O artigo menciona que em 1982 havia 1.450 bases de dados nos EUA - hoje, a IA generativa tem acesso a uma quantidade de dados milhões de vezes maior, permitindo capacidades que seriam consideradas ficção científica na época. A evolução da capacidade de processamento e armazenamento de dados entre 1982 e 2024 foi fundamental para possibilitar o surgimento da IA generativa.
Uma diferença crucial é a velocidade da adoção.

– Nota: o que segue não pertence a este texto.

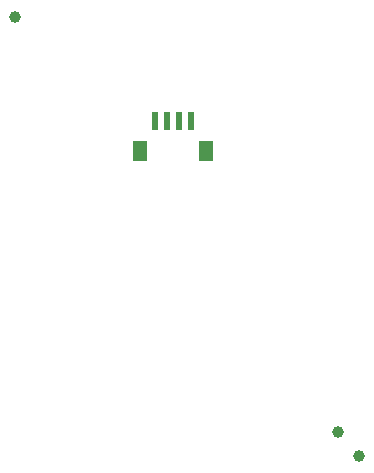
<source format=gbr>
G04 #@! TF.GenerationSoftware,KiCad,Pcbnew,(5.0.0-3-g5ebb6b6)*
G04 #@! TF.CreationDate,2018-10-17T11:41:48-06:00*
G04 #@! TF.ProjectId,teensy_beats,7465656E73795F62656174732E6B6963,rev?*
G04 #@! TF.SameCoordinates,Original*
G04 #@! TF.FileFunction,Paste,Bot*
G04 #@! TF.FilePolarity,Positive*
%FSLAX46Y46*%
G04 Gerber Fmt 4.6, Leading zero omitted, Abs format (unit mm)*
G04 Created by KiCad (PCBNEW (5.0.0-3-g5ebb6b6)) date Wednesday, October 17, 2018 at 11:41:48 AM*
%MOMM*%
%LPD*%
G01*
G04 APERTURE LIST*
%ADD10R,1.200000X1.800000*%
%ADD11R,0.600000X1.550000*%
%ADD12C,1.000000*%
G04 APERTURE END LIST*
D10*
G04 #@! TO.C,J3*
X121050000Y-60237500D03*
X115450000Y-60237500D03*
D11*
X119750000Y-57712500D03*
X118750000Y-57712500D03*
X117750000Y-57712500D03*
X116750000Y-57712500D03*
G04 #@! TD*
D12*
G04 #@! TO.C,TP5*
X134025000Y-86075000D03*
G04 #@! TD*
G04 #@! TO.C,TP4*
X104875000Y-48950000D03*
G04 #@! TD*
G04 #@! TO.C,TP3*
X132250000Y-84075000D03*
G04 #@! TD*
M02*

</source>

Enquanto a revolução dos computadores pessoais levou décadas para se materializar completamente, a IA generativa atingiu uma adoção massiva em questão de meses após o lançamento do ChatGPT em novembro de 2022. Isto sugere que o impacto desta nova revolução tecnológica pode ser ainda mais rápido e profundo, inclusive no mercado de trabalho, do que a dos computadores pessoais.
Em ambos os casos, estamos testemunhando uma democratização transformadora da tecnologia. Assim como os computadores pessoais mudaram fundamentalmente como trabalhamos, nos comunicamos e processamos informação, a IA generativa está redefinindo nossa relação com o conhecimento, a criatividade e a produtividade.
Estou ansioso para o que vamos testemunhar em 2025.